Baghdad Journal
Day Nine
It was kind of a rough day and evening for the staff here at
the Al Dar Hotel. About half their guests moved out and then the
hotel's diesel generator had a tantrum.
Early in the morning, Peter, Willem, and Tim with Dutch television
headed back to Amman Jordan and on to Amsterdam. As well, a number
of the newspaper reporters here, mainly American correspondents
who made their way south from Mosul, Kirkuk and Tikrit, had spent
a week or so here, but they're beat. They've been on the road
nearly two months. They too left for Jordan. That left Marc Allard,
he's the freelance producer that WBUR hired to help make this
happen, and me, the Irish crew, German TV, and Paul from Asia
Times. (Actually, I'm not sure about the Irish, I saw Tony giving
leftover tinned food to the guards, and that's a sure sign someone's
packing up to go.)As you can tell, you get to know people covering
a story like this. You have to. You rely on them for contacts
and safety information and they rely on you.
Marc and I have one more night here, and then we're heading back.
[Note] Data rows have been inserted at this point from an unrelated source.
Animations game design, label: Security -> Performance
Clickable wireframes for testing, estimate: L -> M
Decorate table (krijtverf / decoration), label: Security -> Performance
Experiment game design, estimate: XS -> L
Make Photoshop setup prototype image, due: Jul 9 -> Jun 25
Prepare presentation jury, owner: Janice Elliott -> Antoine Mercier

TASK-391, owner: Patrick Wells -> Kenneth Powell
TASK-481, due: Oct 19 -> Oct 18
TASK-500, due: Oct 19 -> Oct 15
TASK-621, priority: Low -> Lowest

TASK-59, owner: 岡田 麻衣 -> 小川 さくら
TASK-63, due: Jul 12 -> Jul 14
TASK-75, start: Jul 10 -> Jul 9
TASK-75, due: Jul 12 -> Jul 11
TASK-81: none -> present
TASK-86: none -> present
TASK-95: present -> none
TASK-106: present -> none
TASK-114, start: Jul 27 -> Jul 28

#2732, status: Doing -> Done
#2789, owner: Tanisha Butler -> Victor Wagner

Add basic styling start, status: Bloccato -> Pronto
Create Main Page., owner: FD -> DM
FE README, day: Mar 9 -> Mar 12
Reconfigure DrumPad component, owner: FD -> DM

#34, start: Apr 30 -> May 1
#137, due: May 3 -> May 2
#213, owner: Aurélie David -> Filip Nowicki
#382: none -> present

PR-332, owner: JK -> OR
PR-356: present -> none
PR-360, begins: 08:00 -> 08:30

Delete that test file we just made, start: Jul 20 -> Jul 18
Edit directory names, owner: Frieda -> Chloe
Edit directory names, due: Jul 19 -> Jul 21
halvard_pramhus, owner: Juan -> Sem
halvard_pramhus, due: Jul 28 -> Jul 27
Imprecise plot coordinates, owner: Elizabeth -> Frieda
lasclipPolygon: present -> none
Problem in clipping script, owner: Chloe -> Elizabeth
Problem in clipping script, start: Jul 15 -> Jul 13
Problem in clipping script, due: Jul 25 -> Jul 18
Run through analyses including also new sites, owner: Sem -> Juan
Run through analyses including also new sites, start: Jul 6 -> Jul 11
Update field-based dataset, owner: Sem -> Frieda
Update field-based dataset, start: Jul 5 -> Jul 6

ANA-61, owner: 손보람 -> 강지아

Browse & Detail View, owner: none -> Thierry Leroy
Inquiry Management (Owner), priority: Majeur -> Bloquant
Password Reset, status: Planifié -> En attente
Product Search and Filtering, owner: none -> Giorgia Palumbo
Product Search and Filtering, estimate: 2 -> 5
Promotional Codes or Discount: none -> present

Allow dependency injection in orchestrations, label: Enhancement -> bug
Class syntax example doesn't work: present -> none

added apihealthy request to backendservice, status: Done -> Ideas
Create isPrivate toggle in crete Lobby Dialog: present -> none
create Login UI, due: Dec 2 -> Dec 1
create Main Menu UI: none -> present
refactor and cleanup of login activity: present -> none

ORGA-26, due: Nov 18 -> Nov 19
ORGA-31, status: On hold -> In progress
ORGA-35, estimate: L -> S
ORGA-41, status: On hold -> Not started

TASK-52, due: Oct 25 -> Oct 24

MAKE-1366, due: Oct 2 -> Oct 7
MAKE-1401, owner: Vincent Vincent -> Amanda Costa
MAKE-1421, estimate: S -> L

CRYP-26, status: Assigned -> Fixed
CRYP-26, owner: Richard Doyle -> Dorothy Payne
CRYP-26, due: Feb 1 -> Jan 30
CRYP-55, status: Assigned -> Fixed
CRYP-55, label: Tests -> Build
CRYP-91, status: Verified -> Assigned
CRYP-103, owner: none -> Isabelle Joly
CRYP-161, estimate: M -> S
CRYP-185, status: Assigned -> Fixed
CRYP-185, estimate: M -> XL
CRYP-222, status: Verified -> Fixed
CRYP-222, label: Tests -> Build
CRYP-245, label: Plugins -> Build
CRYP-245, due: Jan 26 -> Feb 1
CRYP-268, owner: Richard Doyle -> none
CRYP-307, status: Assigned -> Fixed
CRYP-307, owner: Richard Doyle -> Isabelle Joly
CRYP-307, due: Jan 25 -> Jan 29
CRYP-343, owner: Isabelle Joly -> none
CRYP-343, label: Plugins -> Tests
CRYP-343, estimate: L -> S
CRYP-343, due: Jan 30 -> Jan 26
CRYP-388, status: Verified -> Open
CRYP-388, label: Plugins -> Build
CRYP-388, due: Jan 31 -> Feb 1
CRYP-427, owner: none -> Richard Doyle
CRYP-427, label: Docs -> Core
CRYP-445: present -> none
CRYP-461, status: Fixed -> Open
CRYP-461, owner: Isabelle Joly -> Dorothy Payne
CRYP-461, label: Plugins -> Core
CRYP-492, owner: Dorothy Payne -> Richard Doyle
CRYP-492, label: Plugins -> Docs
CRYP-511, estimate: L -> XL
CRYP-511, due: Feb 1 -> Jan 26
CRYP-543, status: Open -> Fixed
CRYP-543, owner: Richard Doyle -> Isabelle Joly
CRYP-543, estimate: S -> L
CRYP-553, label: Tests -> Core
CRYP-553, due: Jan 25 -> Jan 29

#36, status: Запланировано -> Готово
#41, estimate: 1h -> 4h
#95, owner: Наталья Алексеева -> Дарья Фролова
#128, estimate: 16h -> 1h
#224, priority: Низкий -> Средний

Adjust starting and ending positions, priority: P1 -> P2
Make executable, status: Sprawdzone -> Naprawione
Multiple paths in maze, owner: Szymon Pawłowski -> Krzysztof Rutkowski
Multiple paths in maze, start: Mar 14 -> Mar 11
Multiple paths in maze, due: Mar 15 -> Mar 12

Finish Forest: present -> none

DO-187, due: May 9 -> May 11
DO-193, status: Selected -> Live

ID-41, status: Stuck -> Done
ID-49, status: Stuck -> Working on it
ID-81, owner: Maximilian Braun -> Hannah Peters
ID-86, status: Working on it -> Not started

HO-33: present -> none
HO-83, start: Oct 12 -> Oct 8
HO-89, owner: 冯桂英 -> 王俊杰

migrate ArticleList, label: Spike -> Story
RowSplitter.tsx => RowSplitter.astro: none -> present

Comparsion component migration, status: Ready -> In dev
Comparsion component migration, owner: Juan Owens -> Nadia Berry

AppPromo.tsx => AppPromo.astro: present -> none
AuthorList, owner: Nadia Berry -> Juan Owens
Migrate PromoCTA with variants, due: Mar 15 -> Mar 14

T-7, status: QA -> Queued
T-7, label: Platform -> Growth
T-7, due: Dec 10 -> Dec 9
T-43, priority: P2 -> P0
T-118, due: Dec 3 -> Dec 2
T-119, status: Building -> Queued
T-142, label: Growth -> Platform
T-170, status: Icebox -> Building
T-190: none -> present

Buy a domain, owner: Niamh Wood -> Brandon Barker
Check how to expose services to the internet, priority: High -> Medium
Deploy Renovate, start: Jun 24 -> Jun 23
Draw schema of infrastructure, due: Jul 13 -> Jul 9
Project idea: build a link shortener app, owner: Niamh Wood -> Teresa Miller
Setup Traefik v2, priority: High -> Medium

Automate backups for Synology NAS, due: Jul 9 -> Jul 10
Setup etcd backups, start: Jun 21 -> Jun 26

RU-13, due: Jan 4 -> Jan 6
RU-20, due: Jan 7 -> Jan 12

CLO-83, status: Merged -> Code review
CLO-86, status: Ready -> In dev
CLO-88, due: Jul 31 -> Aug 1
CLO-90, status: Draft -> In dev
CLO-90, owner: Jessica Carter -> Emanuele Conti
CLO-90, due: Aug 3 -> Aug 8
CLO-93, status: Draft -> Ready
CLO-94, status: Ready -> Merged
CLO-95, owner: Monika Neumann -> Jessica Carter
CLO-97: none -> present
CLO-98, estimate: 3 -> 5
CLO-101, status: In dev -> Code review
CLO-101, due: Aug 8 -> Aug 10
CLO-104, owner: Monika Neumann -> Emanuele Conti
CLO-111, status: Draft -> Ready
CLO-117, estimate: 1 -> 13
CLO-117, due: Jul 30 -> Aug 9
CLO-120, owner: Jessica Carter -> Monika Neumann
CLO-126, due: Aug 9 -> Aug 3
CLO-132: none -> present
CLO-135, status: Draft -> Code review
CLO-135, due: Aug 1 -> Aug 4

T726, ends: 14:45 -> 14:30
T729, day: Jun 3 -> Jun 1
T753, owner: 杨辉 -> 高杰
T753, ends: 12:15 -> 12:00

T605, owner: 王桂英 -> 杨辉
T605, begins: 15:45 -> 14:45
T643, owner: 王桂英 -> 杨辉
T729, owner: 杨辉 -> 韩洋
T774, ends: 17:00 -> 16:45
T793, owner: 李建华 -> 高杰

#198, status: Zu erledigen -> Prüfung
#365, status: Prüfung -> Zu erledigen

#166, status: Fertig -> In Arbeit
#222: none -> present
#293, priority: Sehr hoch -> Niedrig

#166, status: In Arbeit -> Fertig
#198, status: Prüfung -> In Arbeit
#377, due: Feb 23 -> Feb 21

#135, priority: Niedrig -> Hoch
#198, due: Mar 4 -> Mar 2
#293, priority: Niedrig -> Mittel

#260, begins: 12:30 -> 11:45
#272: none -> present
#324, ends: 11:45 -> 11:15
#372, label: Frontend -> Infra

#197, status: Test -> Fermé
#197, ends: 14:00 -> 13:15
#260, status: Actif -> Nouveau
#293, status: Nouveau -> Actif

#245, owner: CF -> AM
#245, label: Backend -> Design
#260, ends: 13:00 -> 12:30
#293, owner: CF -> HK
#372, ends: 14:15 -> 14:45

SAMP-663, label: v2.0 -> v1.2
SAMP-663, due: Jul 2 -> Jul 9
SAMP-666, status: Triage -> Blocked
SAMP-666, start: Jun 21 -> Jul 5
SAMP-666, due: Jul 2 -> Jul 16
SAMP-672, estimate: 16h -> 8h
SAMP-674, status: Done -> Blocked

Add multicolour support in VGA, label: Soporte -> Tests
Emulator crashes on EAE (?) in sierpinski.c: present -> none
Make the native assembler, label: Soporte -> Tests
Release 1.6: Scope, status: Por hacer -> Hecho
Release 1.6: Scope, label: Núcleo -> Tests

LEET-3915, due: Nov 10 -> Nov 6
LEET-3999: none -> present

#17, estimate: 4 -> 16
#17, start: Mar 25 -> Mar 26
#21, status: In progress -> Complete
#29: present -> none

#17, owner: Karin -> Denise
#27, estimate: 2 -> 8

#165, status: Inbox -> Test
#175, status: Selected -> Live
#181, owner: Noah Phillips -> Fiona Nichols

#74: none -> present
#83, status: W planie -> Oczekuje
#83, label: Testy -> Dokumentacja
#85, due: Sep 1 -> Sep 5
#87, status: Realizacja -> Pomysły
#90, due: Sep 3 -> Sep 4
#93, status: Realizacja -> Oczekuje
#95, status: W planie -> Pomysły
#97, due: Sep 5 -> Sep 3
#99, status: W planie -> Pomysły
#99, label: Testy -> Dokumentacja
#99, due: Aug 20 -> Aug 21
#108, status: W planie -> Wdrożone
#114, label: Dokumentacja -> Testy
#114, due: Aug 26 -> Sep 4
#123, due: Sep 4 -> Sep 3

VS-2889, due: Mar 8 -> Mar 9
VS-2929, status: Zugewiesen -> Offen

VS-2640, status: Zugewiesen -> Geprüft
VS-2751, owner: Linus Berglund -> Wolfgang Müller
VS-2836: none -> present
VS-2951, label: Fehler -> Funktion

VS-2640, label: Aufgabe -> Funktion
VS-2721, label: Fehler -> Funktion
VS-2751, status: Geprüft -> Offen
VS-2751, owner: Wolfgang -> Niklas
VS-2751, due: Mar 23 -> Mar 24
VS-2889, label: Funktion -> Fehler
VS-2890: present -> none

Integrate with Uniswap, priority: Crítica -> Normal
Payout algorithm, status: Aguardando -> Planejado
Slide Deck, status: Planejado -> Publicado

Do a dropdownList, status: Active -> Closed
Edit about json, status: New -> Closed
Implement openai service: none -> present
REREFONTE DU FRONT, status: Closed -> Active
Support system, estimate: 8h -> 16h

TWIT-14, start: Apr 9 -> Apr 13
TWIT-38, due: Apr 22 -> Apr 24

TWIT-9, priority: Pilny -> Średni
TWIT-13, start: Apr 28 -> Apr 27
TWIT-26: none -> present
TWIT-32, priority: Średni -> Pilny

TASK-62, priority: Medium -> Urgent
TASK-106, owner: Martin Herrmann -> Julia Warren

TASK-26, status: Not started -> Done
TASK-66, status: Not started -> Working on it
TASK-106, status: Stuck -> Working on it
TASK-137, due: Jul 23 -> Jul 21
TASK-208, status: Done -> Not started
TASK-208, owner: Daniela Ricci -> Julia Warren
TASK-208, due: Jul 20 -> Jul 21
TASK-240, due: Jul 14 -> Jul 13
I'll miss room 208. Did I tell you that I've been sleeping in
The Connection studio as well? Don't tell our senior producer
Tara. She might get ideas about re-configuring my accommodation
in Boston. Actually, aside from the mosquitoes coming in off the
Tigris now that it's the start of the hot season, (Dear Office
of Reconstruction, Send screening!) and aside from the oversize
cockroaches that come out of a hole in the wall of Marc's room,
and aside from the creative means necessary to perform one's daily
ablutions, I am sooo happy we've been here instead of living with
the mass media petting zoo down the street at the Palestine and
the Sheraton. That place is an armed camp. There are thousands
of hacks living there, and hundreds of U.S. soldiers with tanks
and miles of concertina wire encircling the compound. There are
also thousands of Iraqis there now, great crowds on the street,
exchanging money, selling cigarettes, or just sitting on the traffic
circle median, looking up at all the TV lights on the fourth floor
patio where CNN, BBC, CBS, ABC, NBC, ITV, Sky, Star and all the
other TV networks do their "live shots".
Each morning at the Al Dar we wake to a city that's unusually
quiet. There's still no electricity so we hear the roosters and
the dogs barking, and the sound of distant gunfire, and most of
the time we don't live with the hammering of all those generators
around the other hotels.
Speaking of generators, The Al Dar has one as well. They use
it for lights and when they get some food in, to cook eggs and
chicken. Bread they buy on the street. There are now cucumbers
and tomatoes and some very old looking olives.
The generator died last night. Marc and I had to work by candlelight.
See photo. But the people who run this hotel are delightful. They
help out whenever they can. There was a flurry of activity around
the machine, which is directly below my window. Pails of diesel
were slopped about. (the fumes were somewhat overpowering) and
the cranky starter was ground further and further toward the end
of its life. Eventually though, they got it going.
Kind of like Baghdad. Eventually they'll get it going. But it's
going to be a long, slow job. You feel a bit melancholy when you
see all the reporters packing up, just watching all the Iraqis
who can't. Our translator, Ahmed was going to come to Jordan with
us, to help on the trip and do a bit of shopping himself before
returning to Baghdad. We made the request. The Jordanians said
no chance. The people who live here are stuck here. 12 years of
sanctions kept them virtually prisoners in a country run by Saddam
Hussein. Today, under a rule of law imposed by the U.S. military,
they are still stuck. (And this is liberation?) It will be months,
perhaps years before there's enough of a civilian infrastructure
to even think about passports for ordinary Iraqis. Even then,
they wonder, 'will the world trust us Iraqis to travel? Will we
forever be marked as dangerous, and unwanted?' That will be in
their minds when they watch us pack up the truck for the first
leg of our trip back to Boston tomorrow.